The Five Questions I Didn't Ask
They say there are five questions people ask.
1. Where do we come from?
2. Why are we here?
3. What is wrong with this world?
4. How can it be fixed?
5.
I didn't really ask these questions. It didn't bug me that I didn't know the answers. In fact, I didn't know I needed to ask them in the first place. I was born, breastfed, brought up and bred to know and appreciate the world as it is. Yes, there were the inadequacies in life that sometimes warranted tough questions, but these five questions never really bothered me. I asked other questions instead.

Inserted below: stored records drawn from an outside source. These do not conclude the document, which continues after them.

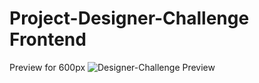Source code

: # Project-Designer-Challenge Frontend



Preview for 600px
![Designer-Challenge Preview](https://github.com/Jenseko/Project-Designer-Challenge/assets/123948185/92b7f040-6f68-4ce8-a75f-1c615a39ad92)
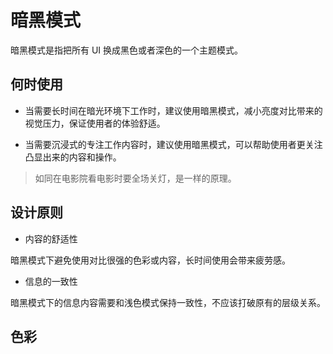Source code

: # 暗黑模式

暗黑模式是指把所有 UI 换成黑色或者深色的一个主题模式。

## 何时使用

* 当需要长时间在暗光环境下工作时，建议使用暗黑模式，减小亮度对比带来的视觉压力，保证使用者的体验舒适。

* 当需要沉浸式的专注工作内容时，建议使用暗黑模式，可以帮助使用者更关注凸显出来的内容和操作。

> 如同在电影院看电影时要全场关灯，是一样的原理。

## 设计原则

- 内容的舒适性

暗黑模式下避免使用对比很强的色彩或内容，长时间使用会带来疲劳感。

- 信息的一致性

暗黑模式下的信息内容需要和浅色模式保持一致性，不应该打破原有的层级关系。

## 色彩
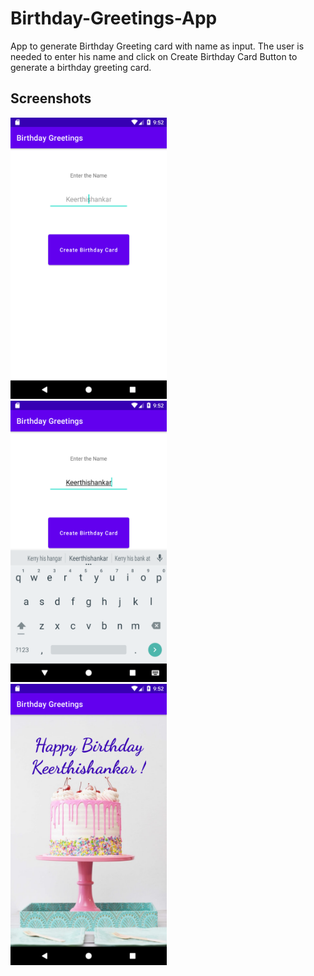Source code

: # Birthday-Greetings-App


App to generate Birthday Greeting card with name as input.
The user is needed to enter his name and click on Create Birthday Card Button to generate a birthday greeting card.

## Screenshots

<img src="/Image/Screenshot_1.png" width="250" height="450" > &nbsp;&nbsp;&nbsp;  <img src="/Image/Screenshot_2.png" width="250" height="450" >  &nbsp;&nbsp;&nbsp;   <img src="/Image/Screenshot_3.png" width="250" height="450" >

I appreciate philosophy and how philosophers try to make sense of our existence. However I sometimes get the vibe that it isn't the answers that they are looking for, but the thrill of exhausting more complex (or complicated) questions in order to cancel out earlier perspectives (they usually throw in big words and lofty concepts as if the man on the street was suppose to know them all). Kinda like asking for the sake of asking... Don't misunderstand me, there are sincere seekers out there who philosophise because they are just trying to making sense. But some do so just for the sake of arguing.
More than One Lens perhaps?
God vs Science has become a recent buzz discussion in some of my circles. I really don't see the point such a discussion. On the side of the non-practitioners of religion (atheists, agnostics, etc.) they put the burden of proof on the believer to show that God exists. The irony though is that same burden of proof is on the non-practitioner, because how do we know God doesn't exist?
With the practitioner, I don't see the point in trying to wring an argument out of science to prove God. How does science proof anything that cannot be empirically observed? Can science give an answer to how divorce happens? What about why we feel empty and cannot put a finger on it? What about sacrificing for others? When do we stop growing and start dying, don't we begin to die the moment we are born? Science doesn't easily provide an answer. But it sure does offer a plethora of suggestions and hypotheses.
So I don't get why we over-glorify science as if it is the gold standard to measure all of life. I believe science is just one lens. There are other lenses that could be more effectively used. The lens of art, human-interaction and human response, the lens of history,... all these are valid lenses to provide answers to tough questions.
I'm not an enemy of science... okay, maybe science teachers. I did well in Biology. Screwed up my Physics, Chemistry and Additional math... (I still love these subjects but didn't do well enough to get through the school term). But I just think that sometimes, we create an imbalance in perceiving the magnanimous world around us by only measuring things scientifically. It's like creating a one-lane bottleneck on a 12-lane highway just to get to the other side.
Better to Die?
Going back to the five questions, I talked a fair bit about God because I grew up with the worldview that God created me for and with a purpose. So my answers to the five questions have a lot to do with my ruminations about what's beyond this life. As I test this worldview against others, I'm beginning to see how this makes a lot more sense. It doesn't escape the tough questions or find loopholes (which I find philosophy doing), but it provides a reasonable answer to get by with purpose.
I don't recall asking those questions directly. But I have to admit that I have pondered on these five questions in different ways. What's the point in living, isn't it better to just die? Is suicide wrong, what's on the other side? Why was I born in such a circumstance, how would life have been if I was born with a different set of circumstances? Why did my dad die? Can the world ever get better? Who do I want to be in future?